There is a much simpler answer to the question of what is the meaning of Yeshua’s* rebuking Peter. Yeshua did not accept the title of Messiah. In no way did the title “Messiah” fit with his mission. His was indeed a “messianic” mission, but he was not the Messiah.
Immediately after Peter’s effusive answer — “You are the Christ” — Yeshua* began to elaborate on the meaning of “The Human One”* [“the son of the man” in the Greek text]. This was the title Yeshua* claimed for himself. The mission of The Human One* was to live fully in God and to serve as a catalyst for all human beings to live fully in God — that is in the Commonwealth of God’s Peace and Justice*.
So, why not accept the title, Messiah? Quite simply, the “Messiah” (“Christ”) is an elitist concept and Yeshua’s* mission was to establish a “flat” system that did not rank power, economics, or social status ahead of human need. The Commonwealth* that Yeshua* anticipated empowered all individuals to access the inner power of messianism — that is, to become whole, mature persons who lived in communities of peace and justice which fostered continual human development. This paradigm change was based on the relocation of God from “out there” to in here.”
For Peter and the disciples to attach the Messiah label to Yeshua’s mission was to totally misunderstand what he was about. To bandy the title about publicly was to sabotage his mission.

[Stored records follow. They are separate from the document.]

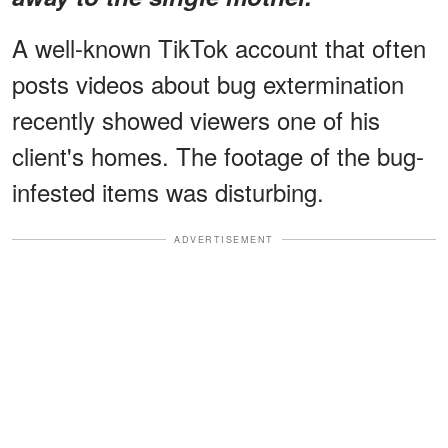
A well-known TikTok account that often
posts videos about bug extermination
recently showed viewers one of his
client's homes. The footage of the bug-
infested items was disturbing.
ADVERTISEMENT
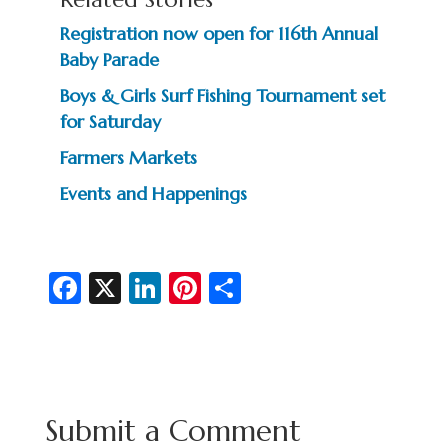
Registration now open for 116th Annual
Baby Parade
Boys & Girls Surf Fishing Tournament set
for Saturday
Farmers Markets
Events and Happenings
Fa
X
Li
Pi
S
c
n
nt
h
e
ke
er
ar
b
dI
es
e
o
n
t
Submit a Comment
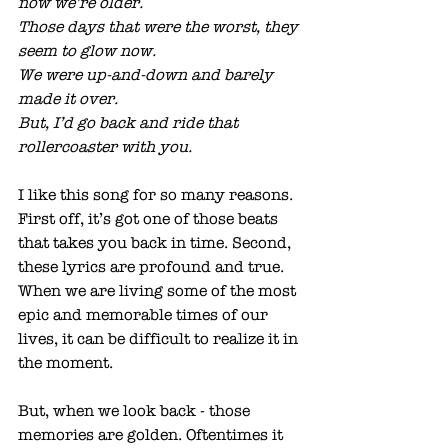
now we’re older. 
Those days that were the worst, they 
seem to glow now. 
We were up-and-down and barely 
made it over. 
But, I’d go back and ride that 
rollercoaster with you.
I like this song for so many reasons. 
First off, it’s got one of those beats 
that takes you back in time. Second, 
these lyrics are profound and true. 
When we are living some of the most 
epic and memorable times of our 
lives, it can be difficult to realize it in 
the moment. 
But, when we look back - those 
memories are golden. Oftentimes it 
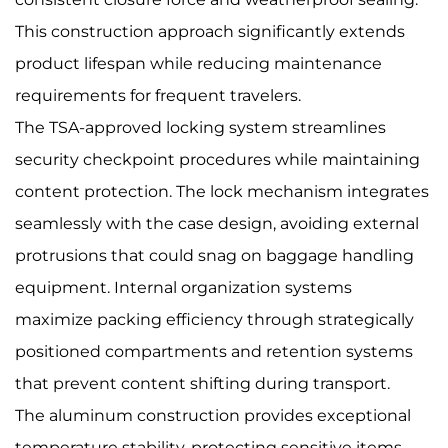
This construction approach significantly extends
product lifespan while reducing maintenance
requirements for frequent travelers.
The TSA-approved locking system streamlines
security checkpoint procedures while maintaining
content protection. The lock mechanism integrates
seamlessly with the case design, avoiding external
protrusions that could snag on baggage handling
equipment. Internal organization systems
maximize packing efficiency through strategically
positioned compartments and retention systems
that prevent content shifting during transport.
The aluminum construction provides exceptional
temperature stability, protecting sensitive items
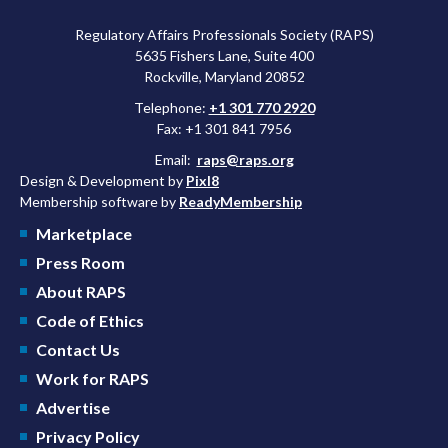
Regulatory Affairs Professionals Society (RAPS)
5635 Fishers Lane, Suite 400
Rockville, Maryland 20852
Telephone:
+1 301 770 2920
Fax: +1 301 841 7956
Email:
raps@raps.org
Design & Development by
Pixl8
Membership software by
ReadyMembership
Marketplace
Press Room
About RAPS
Code of Ethics
Contact Us
Work for RAPS
Advertise
Privacy Policy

Let’s admit it. Many (most) in the church are elitists. Many (most) in the church assume that Jesus Christ is a superior being — divine, savior of the world. Many (most) in the church believe that Christianity is superior to any other belief system. Many (most) in the church contend that believing in Jesus as the Christ is necessary for salvation. Many (most) in the church are uncomfortable with suffering and powerlessness. Many (most) in the church believe that a powerful intervention by God will overcome the powers that be.
The Human One isn’t as sexy a title as Messiah. Egalitarianism isn’t as sexy as elitism. But the reality is that Yeshua understood himself to be the Human One and he understood his mission as establishing, in God’s name, an egalitarian community comprised mainly of the lower classes (the poor and the dispossessed). That has been a hard pill for much of the church to swallow. Have we anything to learn about this? It would seem so!